One service I went to, Aunt Char’s (my dad and Lynn’s sister from the above New York trip), was a heavy one. I don’t remember any tears but it was quiet. We were all very quiet. Tom said he’d never experienced anything like it and he’d been to lots of funerals. She was the matriarch, the oldest sister, and she basically raised the rest of the kids after their mother had died young. My brother and I stayed with her whenever my mom went into the hospital and we watched musicals and Somewhere in Time over and over. She’d almost died a few times (cancer and heart, surprise), and we were all ready for her to go, but she was the head of the family and our traditions sort of revolved around her, as she was very set in her ways. With a decade or so distance from it, I’m wondering how much undiagnosed autism is in that side of the family…something to dig into a little later. This was maybe the closest person to me to have died, the closest thing I’d had to a grandmother, but still, her absence doesn’t affect my day-to-day, so I never felt loss. She was just gone.

This is gonna sound like an abrupt shift, but here goes: I did have a very difficult time when my cat of 16 years, Mädchen, died. Looking back, though, she had a very aggressive cancer and was suffering greatly until I made the decision to euthanize her. At the same time, she got hit with a flea infestation that no treatment would work on, as is apparently common in late-stage cancer cats, so my normal physical affection was taken from her. And we had a month-long houseguest. It was all too much for me, so yeah, I had a major breakdown (meaning I cried for a day and ate pie and got a tattoo and ordered new shoes and booked a trip to Vegas). Witnessing her suffering without being able to know exactly how bad it was and having the responsibility of her life and death in my hands would have been overwhelming alone.
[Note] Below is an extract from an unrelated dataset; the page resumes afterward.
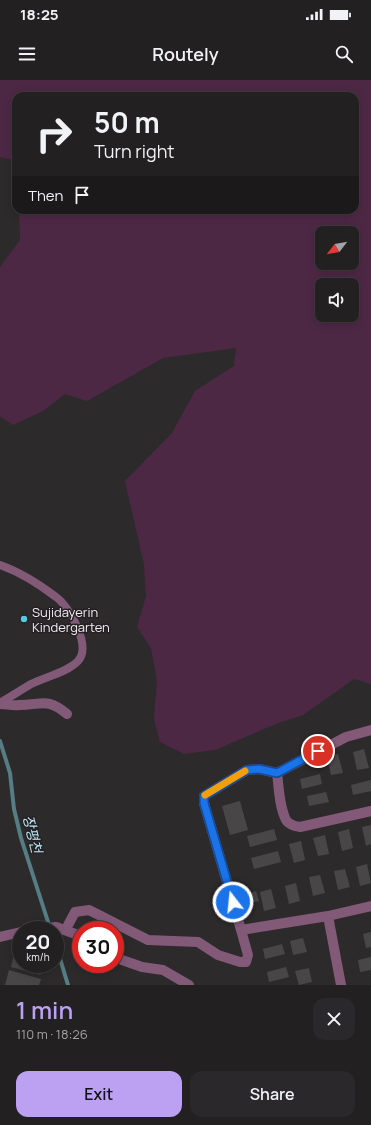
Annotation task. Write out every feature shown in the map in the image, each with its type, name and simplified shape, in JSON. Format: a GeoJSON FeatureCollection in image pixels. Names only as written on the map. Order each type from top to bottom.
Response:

The period following her death, I definitely felt her absence. Throwing away her litter box and cleaning up blood spots we hadn’t realized were there (the tumor was in her jaw, so sometimes it got bloody) were difficult, and this creature that was part of my routine was no longer part of my routine. Maybe that was grief? Seeing the photos of her final months, including when she likely had cancer but wasn’t yet diagnosed, I do feel bad feelings, which might be guilt for allowing her to suffer needlessly. There were definitely no “five stages of grief” I can identify. I was just fine and then I was bad/overwhelmed/exhausted and now I’m fine again.

I suppose I’ll find out more about my experience of grief or loss when a parent or my brother dies, or especially Tom, since I’ve spent almost every day with him for the past 25 years and we have joint bank accounts and such. I’ve rehearsed getting the news about all their deaths and even in those practice runs I’m very practical and problem-solvey. I think I’d prefer not feeling grief–it doesn’t sound pleasant–but it’s one of those things that had always bothered me as an undiagnosed autistic, one of those differences that made me feel like an alien. Reminder to me: Stop comparing yourself to neurotypicals. Sometimes their ways are not better, just different.